For the first 13 years, Vai Mu.Ko shouldered the entire burden of running the magazine, and was the only writer in Jaganmohini , taking care of everything from short stories to humour! It was only later that others began to write in the magazine and many women, who went on to become famous authors, cut their teeth on Jaganmohini .

Vai.Mu.Ko later introduced sections on music and travel, and set aside space for women and children. Padmini was in charge of the women’s section for many years.

Vai.Mu.Ko. also ran a women’s magazine called Nandavanam , for a year.

Although she was not formally trained in music, Vai.Mu.Ko had a keen ear for music, and she composed many songs in Telugu and Tamil.

Together with DKP, she cut three discs under the Columbia label, all the songs having been composed and tuned by Vai.Mu.Ko. “She also cut three solo discs,” says grandson Venkatakrishnan. M.S and Bangalore Nagaratanammal were among the many musicians who sang in Vai.Mu.Ko's house.

“When All India Radio was started in 1938, Rajaji asked my grandmother to sing the prayer, and that was the first ‘singing’ voice heard on the radio,” says Narasimhan. “Later grandmother did many radio programmes, with my mother and sister Vijayalakshmi.”

Upon Gandhiji's death, she started the Mahatmaji Seva Sangam at North Tank Street, Triplicane, and here girls were taught music, dance, public speaking and Hindi. She organised concerts and lectures at the sangam.

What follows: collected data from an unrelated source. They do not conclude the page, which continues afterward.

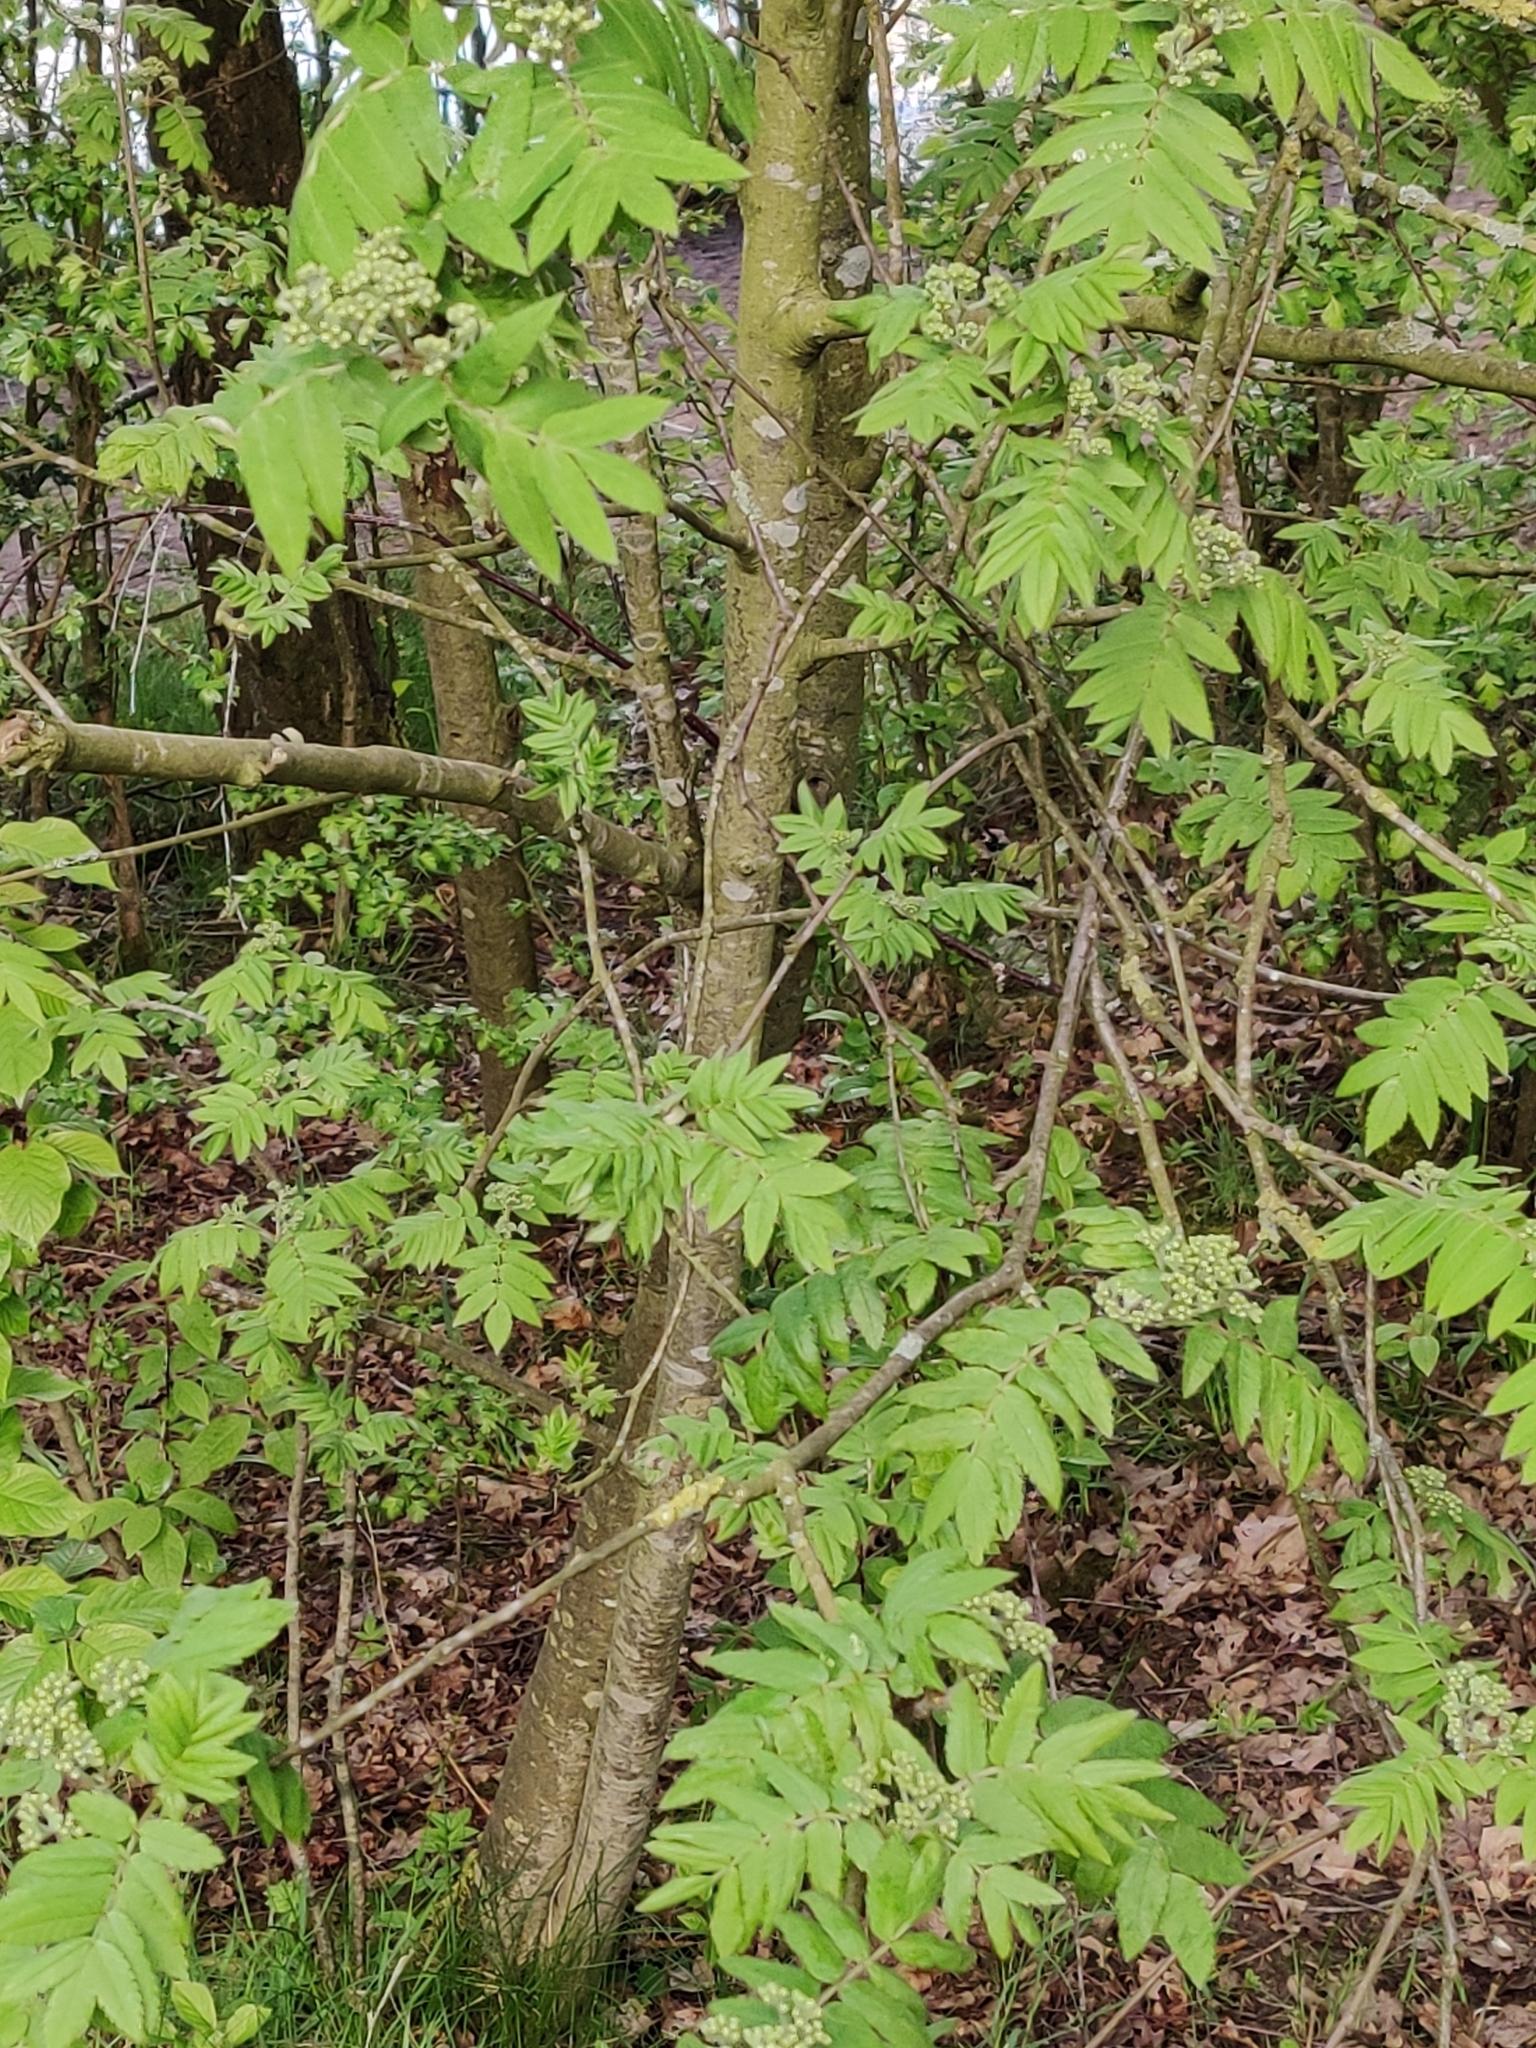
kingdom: Plantae
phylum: Tracheophyta
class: Magnoliopsida
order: Rosales
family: Rosaceae
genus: Sorbus
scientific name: Sorbus aucuparia
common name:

Vai Mu.Ko was also on the Film Censor Board for 10 years. “She had censored a scene in the film, ‘Adhrishtam’. But when the film was released, she found that the scene had been sneaked in. Furious, she ensured that the scene was cut, and also asked agents of Jaganmohini in other towns to check,” says Narasimhan.

On Vai. Mu. Ko’s books and where to find them, Venkatakrishnan says, “Some years ago, I saw at least 72 issues of Jaganmohini and 65 of grandmother's novels in the Calcutta Central library. I don't know if they still have the books.”

“Such was the magazine’s popularity, that in 1962, three years after it closed down, and two years after grandmother's death, a letter that had no address, except the words ‘Jaganmohini, Madras,’ was delivered at our house!” adds Venkatakrishnan.

There is a small board outside the family’s ancestral house in Triplicane, Chennai, which says ‘Jaganmohini,’ the only vestige of a once popular magazine, which had been published uninterruptedly for 35 years.